**EXERCÍCIO**
Por favor, reescreva os dados abaixo trocando "Suivre" por "Seguir" e sem alterar mais nada.

##### MATERIAL DA TAREFA #####

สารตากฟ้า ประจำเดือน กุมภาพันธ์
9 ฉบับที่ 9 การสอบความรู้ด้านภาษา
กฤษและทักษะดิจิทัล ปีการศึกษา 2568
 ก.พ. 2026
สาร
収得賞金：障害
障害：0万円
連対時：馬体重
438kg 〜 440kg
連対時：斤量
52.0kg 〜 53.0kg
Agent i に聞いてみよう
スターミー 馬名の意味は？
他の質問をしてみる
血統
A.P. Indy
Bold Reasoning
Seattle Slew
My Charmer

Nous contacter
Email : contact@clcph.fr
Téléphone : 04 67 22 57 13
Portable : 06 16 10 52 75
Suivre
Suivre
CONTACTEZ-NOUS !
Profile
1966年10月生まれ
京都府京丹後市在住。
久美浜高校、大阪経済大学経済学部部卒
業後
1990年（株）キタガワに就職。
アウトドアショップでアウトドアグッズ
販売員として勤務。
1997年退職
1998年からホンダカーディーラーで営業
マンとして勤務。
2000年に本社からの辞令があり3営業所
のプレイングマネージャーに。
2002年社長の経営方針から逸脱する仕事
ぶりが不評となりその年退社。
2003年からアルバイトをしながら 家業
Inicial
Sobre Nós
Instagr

#####

**RESPOSTA**
สารตากฟ้า ประจำเดือน กุมภาพันธ์
9 ฉบับที่ 9 การสอบความรู้ด้านภาษา
กฤษและทักษะดิจิทัล ปีการศึกษา 2568
 ก.พ. 2026
สาร
収得賞金：障害
障害：0万円
連対時：馬体重
438kg 〜 440kg
連対時：斤量
52.0kg 〜 53.0kg
Agent i に聞いてみよう
スターミー 馬名の意味は？
他の質問をしてみる
血統
A.P. Indy
Bold Reasoning
Seattle Slew
My Charmer

Nous contacter
Email : contact@clcph.fr
Téléphone : 04 67 22 57 13
Portable : 06 16 10 52 75
Seguir
Seguir
CONTACTEZ-NOUS !
Profile
1966年10月生まれ
京都府京丹後市在住。
久美浜高校、大阪経済大学経済学部部卒
業後
1990年（株）キタガワに就職。
アウトドアショップでアウトドアグッズ
販売員として勤務。
1997年退職
1998年からホンダカーディーラーで営業
マンとして勤務。
2000年に本社からの辞令があり3営業所
のプレイングマネージャーに。
2002年社長の経営方針から逸脱する仕事
ぶりが不評となりその年退社。
2003年からアルバイトをしながら 家業
Inicial
Sobre Nós
Instagr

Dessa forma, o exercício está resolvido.